The filesystem ACLs are not relevant, and so I’m not sure what you mean by “at the file-system level.” This is a service-level constraint; see the --append-only flag of the REST server for a description of this mode.

I can’t really figure out what this means, either. Files in a restic repository are never changed. So no, I would not want any changes copied because a change is either a bug or malicious.

I would only want new files to be copied, and I would want the remote service to enforce this.

We already have a service that enforces this (rest-server --append-only) but we do not have a client (to my knowledge) that can use this service as a synchronization destination.

Or the write has not finished yet (or was interrupted) and yes, I think this does depend on the file system, depending on how it coordinates readers and writers.

Not asking about ACLs, just asking how you define an append. An append is a kind of modification – so if a file is appended to, is that a valid change?

If there’s going to be a service that enforces “append-only” we need to be specific about what “append” means.

If file names are a hash of their raw content (I believe this is the case?) the append-only service can trivially detect and simply reject incomplete uploads.

I assumed this term was fairly well-understood as the mode implemented by the REST server?

The goal is to allow new content to be added but disallow the removal or corruption of existing content. Any definition of “append only” that accomplishes that goal is fine with me.

You’re talking about a failed write so that restic retries the upload/save operation? When a file is written to a backend within restic, the data is already complete (so we know the SHA2 hash of its contents) and sits waiting in a temp file.
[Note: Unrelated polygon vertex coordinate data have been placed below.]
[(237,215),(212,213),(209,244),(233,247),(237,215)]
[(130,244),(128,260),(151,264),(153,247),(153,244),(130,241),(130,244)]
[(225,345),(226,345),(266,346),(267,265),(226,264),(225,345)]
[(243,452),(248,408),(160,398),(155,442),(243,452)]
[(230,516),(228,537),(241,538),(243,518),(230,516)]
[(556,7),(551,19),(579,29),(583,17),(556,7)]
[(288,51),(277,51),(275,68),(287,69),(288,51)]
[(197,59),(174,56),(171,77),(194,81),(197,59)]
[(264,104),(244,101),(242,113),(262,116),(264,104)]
The local backend will then open the file in the repo (with O_CREATE and O_EXCL), copy the content from the temp file over, then flush the file and close it. If anything goes wrong, the file is removed and restic tries again.

So, after the file is closed successfully, restic won’t touch it again.
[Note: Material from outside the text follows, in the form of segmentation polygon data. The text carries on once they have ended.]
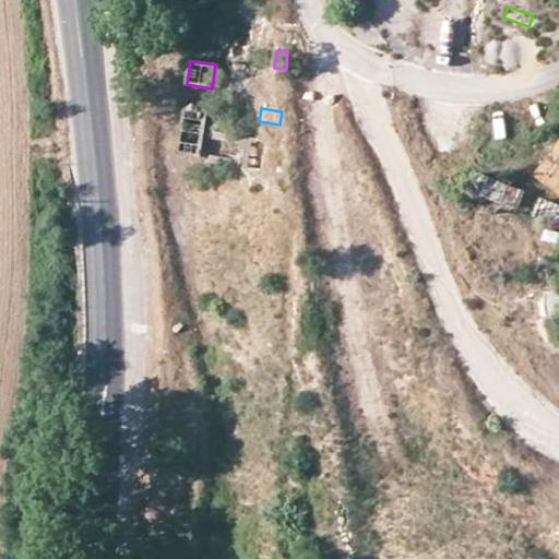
[(207,115),(185,111),(179,154),(201,158),(207,115)]
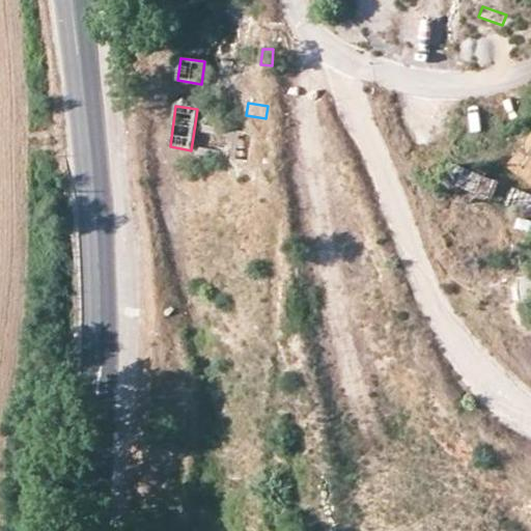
[(530,132),(505,165),(530,185),(530,132)]
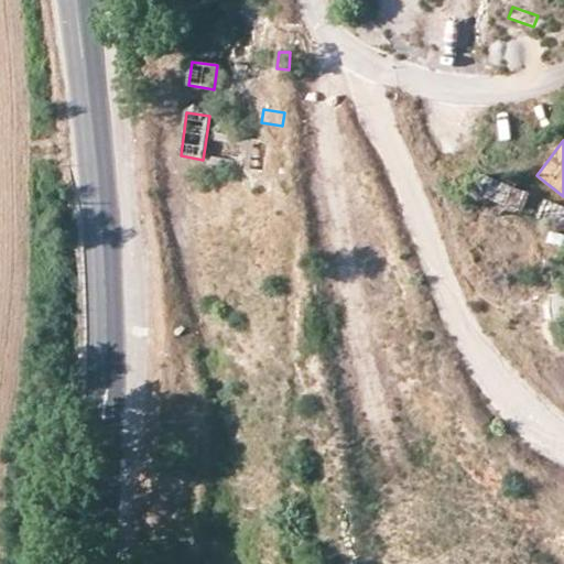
[(501,205),(523,205),(523,188),(500,188),(501,205)]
I thought of a possible solution. On the system being backed up, serve the local repository somehow, such as over HTTP (with IP whitelist, firewall, VPN, and/or authentication to limit access) and then use rclone copy --ignore-existing on the off-site system to pull from the local system, but not overwrite any files that already exist. (Obviously other protocols could also be used.)

This way, instead of pushing data to the off-site system with a service that must be configured not to accept deletions or modifications, the off-site system pulls just the new files.

Obviously, this only works if there are no concurrent backups. Otherwise, it may be necessary to run restic check following a copy to ensure everything is okay.

Edit: There may be a much better rclone option:

--immutable    Do not modify files. Fail if existing files have been modified.